(Stored data entries)
++++++++++++++++++++
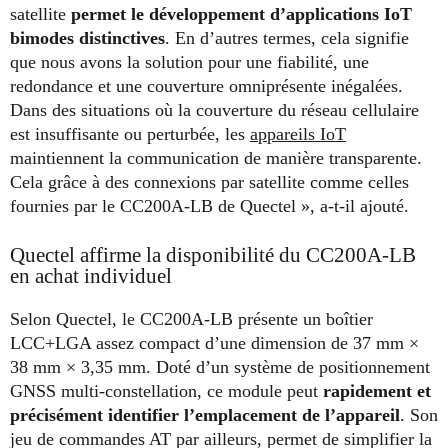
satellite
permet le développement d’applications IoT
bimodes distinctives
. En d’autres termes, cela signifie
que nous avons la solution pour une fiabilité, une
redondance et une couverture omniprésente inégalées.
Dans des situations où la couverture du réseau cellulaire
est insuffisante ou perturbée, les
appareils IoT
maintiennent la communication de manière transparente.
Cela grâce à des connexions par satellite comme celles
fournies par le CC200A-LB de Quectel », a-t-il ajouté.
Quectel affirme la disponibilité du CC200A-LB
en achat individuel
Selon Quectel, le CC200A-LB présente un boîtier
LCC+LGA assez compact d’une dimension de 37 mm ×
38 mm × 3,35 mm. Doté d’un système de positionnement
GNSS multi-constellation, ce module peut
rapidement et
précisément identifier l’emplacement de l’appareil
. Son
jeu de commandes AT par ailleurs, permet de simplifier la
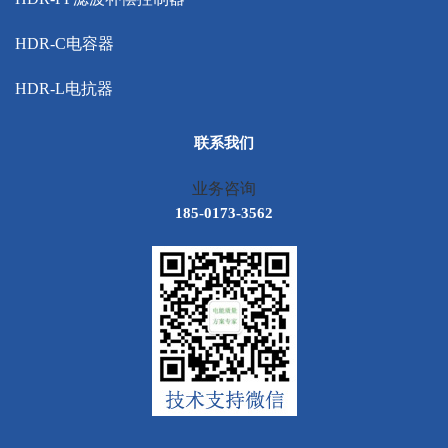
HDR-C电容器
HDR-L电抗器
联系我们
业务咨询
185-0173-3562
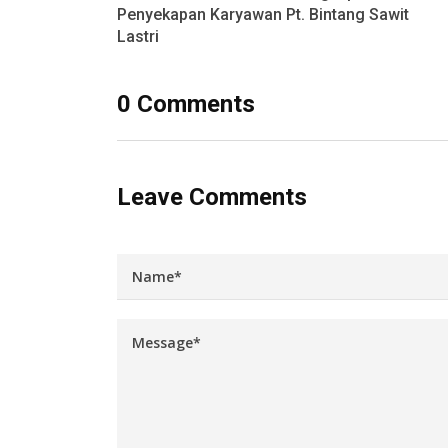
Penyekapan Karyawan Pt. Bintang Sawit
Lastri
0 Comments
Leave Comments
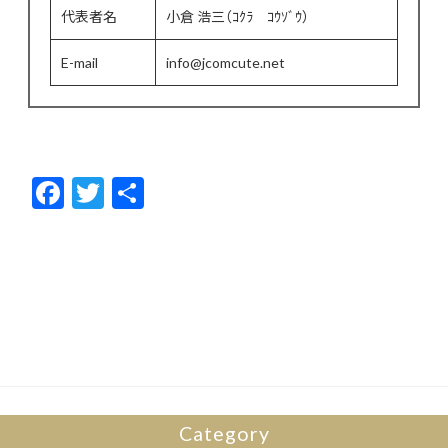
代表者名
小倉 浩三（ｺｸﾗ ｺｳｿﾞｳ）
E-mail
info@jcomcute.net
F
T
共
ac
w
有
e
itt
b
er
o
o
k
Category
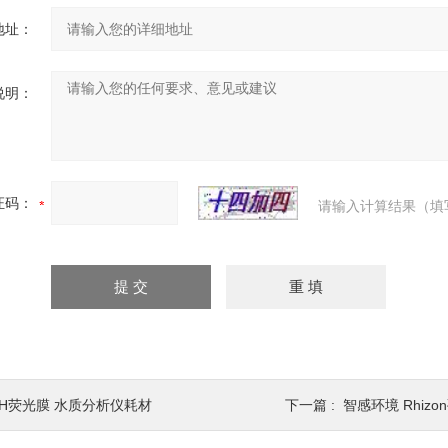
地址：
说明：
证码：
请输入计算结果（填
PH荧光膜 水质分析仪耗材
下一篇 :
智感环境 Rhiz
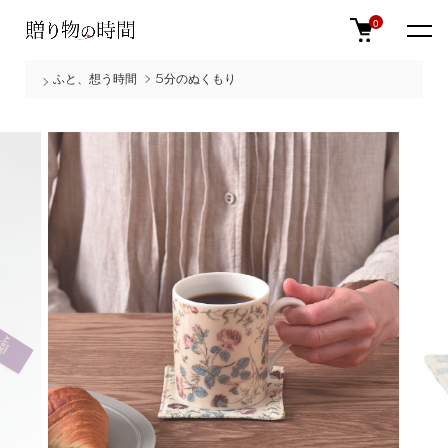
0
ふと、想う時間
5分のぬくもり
++++++++++++++++++++
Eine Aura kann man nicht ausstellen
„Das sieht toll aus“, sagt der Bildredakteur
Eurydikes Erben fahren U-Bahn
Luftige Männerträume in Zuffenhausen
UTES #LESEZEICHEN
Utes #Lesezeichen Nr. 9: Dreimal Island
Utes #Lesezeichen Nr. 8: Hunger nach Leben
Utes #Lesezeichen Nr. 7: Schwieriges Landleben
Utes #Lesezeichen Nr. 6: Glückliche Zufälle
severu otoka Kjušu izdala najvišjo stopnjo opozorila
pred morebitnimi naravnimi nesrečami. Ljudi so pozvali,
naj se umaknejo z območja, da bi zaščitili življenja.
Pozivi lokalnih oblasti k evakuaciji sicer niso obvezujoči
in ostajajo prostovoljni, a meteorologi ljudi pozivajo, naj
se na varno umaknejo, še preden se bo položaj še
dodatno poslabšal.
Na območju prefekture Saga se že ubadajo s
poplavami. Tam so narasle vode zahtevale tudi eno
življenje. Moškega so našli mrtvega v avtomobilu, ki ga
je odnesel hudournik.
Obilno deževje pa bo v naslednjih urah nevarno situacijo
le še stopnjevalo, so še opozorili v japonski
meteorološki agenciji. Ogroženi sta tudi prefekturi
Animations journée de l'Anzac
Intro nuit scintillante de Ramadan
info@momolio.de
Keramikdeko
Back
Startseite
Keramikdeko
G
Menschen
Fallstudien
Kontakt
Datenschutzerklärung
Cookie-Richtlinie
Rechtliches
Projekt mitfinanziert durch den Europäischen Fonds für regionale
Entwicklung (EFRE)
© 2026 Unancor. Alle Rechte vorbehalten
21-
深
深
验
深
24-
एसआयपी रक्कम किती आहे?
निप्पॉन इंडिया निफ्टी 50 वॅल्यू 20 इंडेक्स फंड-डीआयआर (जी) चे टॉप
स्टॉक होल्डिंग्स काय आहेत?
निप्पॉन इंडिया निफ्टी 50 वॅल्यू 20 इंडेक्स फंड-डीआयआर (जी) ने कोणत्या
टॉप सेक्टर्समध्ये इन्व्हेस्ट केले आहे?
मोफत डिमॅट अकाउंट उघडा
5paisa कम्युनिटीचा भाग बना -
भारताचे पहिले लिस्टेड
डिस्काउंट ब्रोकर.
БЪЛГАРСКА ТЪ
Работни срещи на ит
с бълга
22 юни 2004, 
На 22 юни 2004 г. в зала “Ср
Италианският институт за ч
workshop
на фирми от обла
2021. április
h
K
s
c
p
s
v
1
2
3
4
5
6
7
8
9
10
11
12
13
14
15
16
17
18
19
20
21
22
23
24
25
++++++++++++++++++++
* _To do_
Repeat the lines from the one containing "Eine Aura kann man nicht ausstellen" through the one containing "severu otoka Kjušu", with both of those lines included.

* _Solution below_
Eine Aura kann man nicht ausstellen
„Das sieht toll aus“, sagt der Bildredakteur
Eurydikes Erben fahren U-Bahn
Luftige Männerträume in Zuffenhausen
UTES #LESEZEICHEN
Utes #Lesezeichen Nr. 9: Dreimal Island
Utes #Lesezeichen Nr. 8: Hunger nach Leben
Utes #Lesezeichen Nr. 7: Schwieriges Landleben
Utes #Lesezeichen Nr. 6: Glückliche Zufälle
severu otoka Kjušu izdala najvišjo stopnjo opozorila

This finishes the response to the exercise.